As handy as the .set endian
dot-command may be, it is also
important to be able to change the current endianness programmatically
from a Poke program. For that purpose, the PKL compiler provides a
couple of built-in functions: get_endian
and set_endian
.
Their definitions, along with the specific supported values, look like:
var ENDIAN_LITTLE = 0; var ENDIAN_BIG = 1; fun get_endian = int: { ... } fun set_endian = (int endian) int: { ... }
Accessing the current endianness programmatically is especially useful in situations where the data being poked features a different structure, depending on the endianness.
A good (or bad) example of this is the way registers are encoded in eBPF instructions. eBPF is the in-kernel virtual machine of Linux, and features an ISA with ten general-purpose registers. eBPF instructions generally use two registers, namely the source register and the destination register. Each register is encoded using 4 bits, and the fields encoding registers are consecutive in the instructions.
Typical. However, for reasons we won’t be discussing here the order of the source and destination register fields is switched depending on the endianness.
In big-endian systems the order is:
dst:4 src:4
Whereas in little-endian systems the order is:
src:4 dst:4
In Poke, the obvious way of representing data whose structure depends on some condition is using an union. In this case, it could read like this:
type BPF_Insn_Regs = union { struct { BPF_Reg src; BPF_Reg dst; } le : get_endian == ENDIAN_LITTLE; struct { BPF_Reg dst; BPF_Reg src; } be; };
Note the call to the get_endian
function (which takes no
arguments and thus can be called Algol68-style, without specifying an
empty argument list) in the constraint of the union alternative. This
way, the register fields will have the right order corresponding to
the current endianness.
Nifty. However, there is an ever better way to denote the structure of these fields. This is it:
type BPF_Insn_Regs = struct { var little_p = (get_endian == ENDIAN_LITTLE); BPF_Reg src @ !little_p * 4#b; BPF_Reg dst @ little_p * 4#b; };
This version, where the ordering of the fields is implemented using
field labels, is not only more compact, but also has the virtue of not
requiring additional “intermediate” fields like le
and
be
above. It also shows how convenient can be to declare
variables inside structs.
Let’s see it in action:
(poke) BPF_Insn_Regs @ 1#B BPF_Insn_Regs {src=#<%r4>,dst=#<%r5>} (poke) .set endian big (poke) BPF_Insn_Regs @ 1#B BPF_Insn_Regs {src=#<%r5>,dst=#<%r4>}
Changing the current endianness in constraint expressions is useful
when dealing with binary formats that specify the endianness of the
data that follows using some sort of tag. This is the case of ELF,
for example.
The first few bytes in an ELF header conform what is known as the
e_ident
. One of these bytes is called ei_data
and its
value specifies the endianness of the data stored in the ELF file.

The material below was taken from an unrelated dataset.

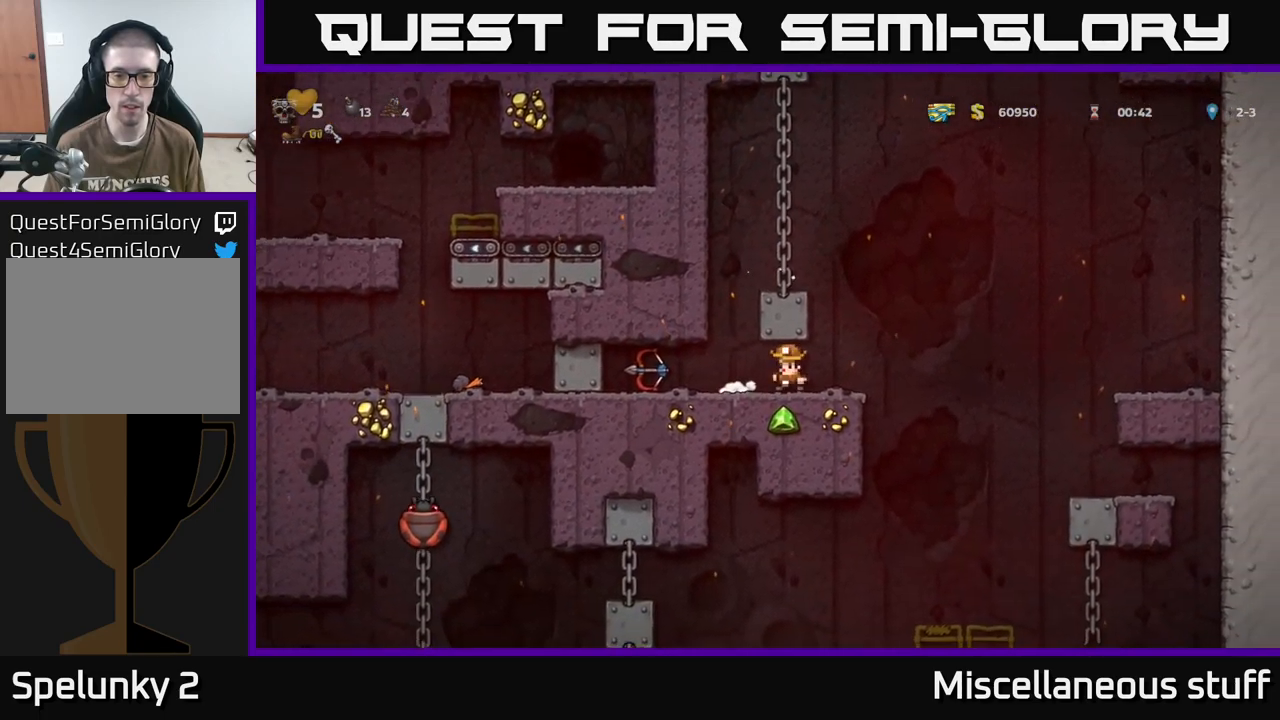
{"buttons": ["DPAD_LEFT"], "events": []}
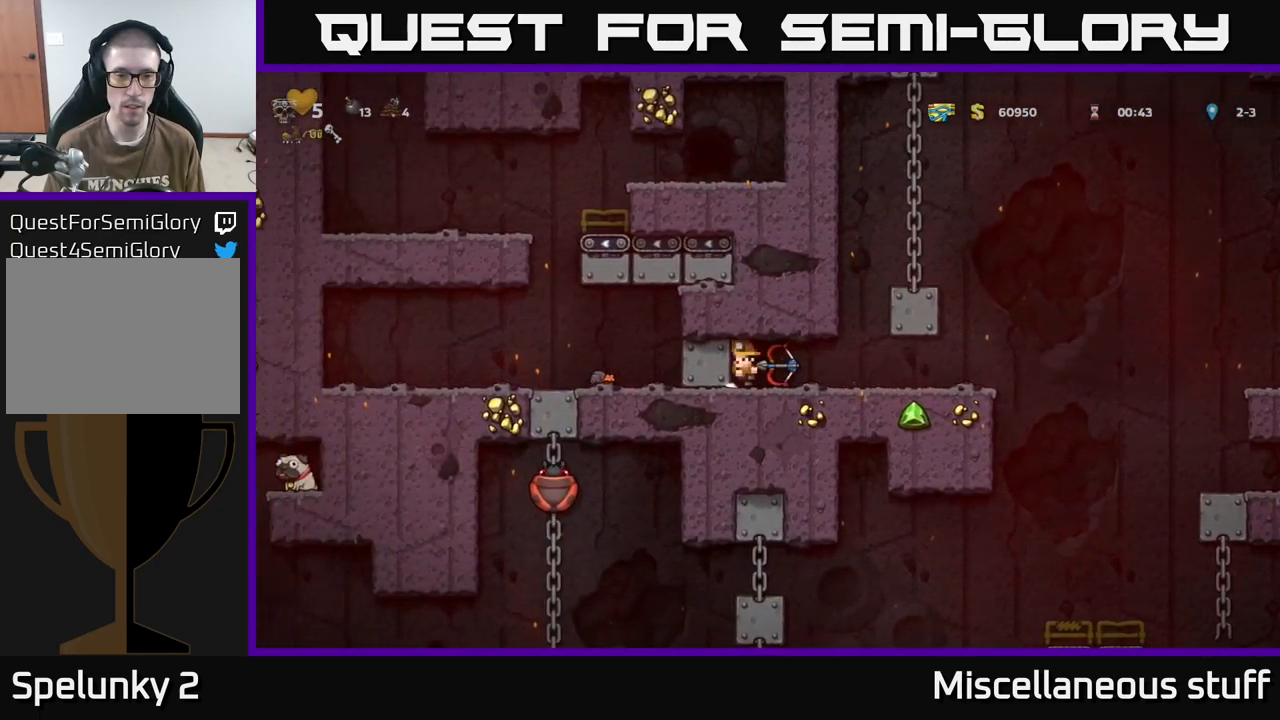
{"buttons": ["DPAD_LEFT"], "events": []}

This is how we handle this in Poke:
fun elf_endian = (int endian) byte: { if (endian == ENDIAN_LITTLE) return ELFDATA2LSB; else return ELFDAT2MSB; } [...] type Elf64_Ehdr = struct { struct { byte[4] ei_mag : ei_mag[0] == 0x7fUB && ei_mag[1] == 'E' && ei_mag[2] == 'L' && ei_mag[3] == 'F'; byte ei_class; byte ei_data : (ei_data != ELFDATANONE && set_endian (elf_endian (ei_data))); byte ei_version; byte ei_osabi; byte ei_abiversion; byte[6] ei_pad; offset<byte,B> ei_nident; } e_ident; [...] };
Note how set_endian
returns an integer value… it is always
1
. This is to facilitate its usage in field constraint
expressions.